Falling for him was like

February 11, 2017

The last month saw me being helpless, lost, and confused. A gradual transition that happened to an unsuspecting victim: me. It's 3:42am. I'm lying in bed, avoiding messages and wondering how the hell did I get myself in another sticky situation. I'm not deliberately making anyone worry, but there's nothing I can say that wouldn't give my show away.

I spent my last teenage years demolishing my depressed personality and establishing a spirited, zealous and determined self. Soon, the world came to know me as a feisty young lady, a tiny girl who remains unfazed by the massive number of unknowns this tremendous world could bring. And I'm too damn proud to admit otherwise.

Adamant and purposeful, I never wasted a single second in achieving my goals, never failed in getting what I wanted, and also... I never saw this coming. Of course the gentle change didn't escape my eagle eye. I was obsessed with being in charge of my life, and at once I knew this uncertainty didn't belong. It's not like the territory was unprecedented — I have stepped in, and out — but the mystery was redundant.

"Give yourself a break," my heart screamed. That bastard. I was overconfident, on the brink of arrogance. I thought I was insusceptible to this impracticality known as feelings. I let the exhilaration rule my clumsy mind, and I forgot to watch my step. Then it happened.

I fell.

Ironically, it happened at 3:42am as well. Battling insomnia, I jumped in bed, doing my daily routine of recalling the day's activities. Except I paused three seconds too long at a specific memory.

His smile.

I knew when I lay in bed thinking of him. Just basking in the radiance of his smile, then breaking into one myself. I knew then that I wanted to be the reason for his smile. It started being impossible to fall asleep. It was impossible to fall at all until he came along.

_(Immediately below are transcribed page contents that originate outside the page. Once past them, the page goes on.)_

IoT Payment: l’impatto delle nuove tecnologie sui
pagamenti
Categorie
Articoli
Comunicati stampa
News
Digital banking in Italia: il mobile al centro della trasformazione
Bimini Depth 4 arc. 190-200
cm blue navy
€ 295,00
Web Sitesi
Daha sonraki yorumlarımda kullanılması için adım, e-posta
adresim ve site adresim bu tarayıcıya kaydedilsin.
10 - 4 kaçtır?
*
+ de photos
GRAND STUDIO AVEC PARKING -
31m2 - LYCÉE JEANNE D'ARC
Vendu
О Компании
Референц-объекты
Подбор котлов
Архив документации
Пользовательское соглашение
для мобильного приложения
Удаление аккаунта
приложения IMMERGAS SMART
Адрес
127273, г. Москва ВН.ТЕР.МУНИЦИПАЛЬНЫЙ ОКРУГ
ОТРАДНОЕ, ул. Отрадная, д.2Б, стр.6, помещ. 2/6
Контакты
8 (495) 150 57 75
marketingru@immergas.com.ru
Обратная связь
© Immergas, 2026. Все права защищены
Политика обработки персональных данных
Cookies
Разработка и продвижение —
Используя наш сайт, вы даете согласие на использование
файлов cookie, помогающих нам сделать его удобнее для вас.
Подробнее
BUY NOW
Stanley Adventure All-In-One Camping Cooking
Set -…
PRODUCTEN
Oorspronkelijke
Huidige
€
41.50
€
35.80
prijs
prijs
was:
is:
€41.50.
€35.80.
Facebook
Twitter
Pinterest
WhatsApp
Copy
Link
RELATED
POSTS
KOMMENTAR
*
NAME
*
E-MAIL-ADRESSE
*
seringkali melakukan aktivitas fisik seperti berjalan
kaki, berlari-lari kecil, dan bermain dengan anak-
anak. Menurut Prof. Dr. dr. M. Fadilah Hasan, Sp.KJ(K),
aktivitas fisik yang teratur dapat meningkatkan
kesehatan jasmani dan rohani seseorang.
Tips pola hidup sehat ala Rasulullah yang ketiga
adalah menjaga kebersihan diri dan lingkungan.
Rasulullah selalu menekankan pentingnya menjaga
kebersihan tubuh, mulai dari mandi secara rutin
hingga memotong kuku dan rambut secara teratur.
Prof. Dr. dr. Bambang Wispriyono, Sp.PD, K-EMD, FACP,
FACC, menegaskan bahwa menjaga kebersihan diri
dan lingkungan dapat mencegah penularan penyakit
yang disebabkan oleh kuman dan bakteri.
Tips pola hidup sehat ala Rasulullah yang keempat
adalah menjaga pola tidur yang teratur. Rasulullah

Falling for him wasn't like falling at all.

Falling for him was like finally stepping into Taoyuan International Airport again after six months. It's not where I belong, but the sense of familiarity was far too overwhelming for me to ignore.

Falling for him was like walking into the airport of my home country after my longest trip away. Even though my blanket of security was never entirely lifted, I relaxed and felt safe again.

Falling for him was like seeing the words plastered across Singapore's automated immigration clearance: "Welcome home, Pek Yi Tsing."

Falling for him was like realising that I was in a dark tunnel, not a deep hole.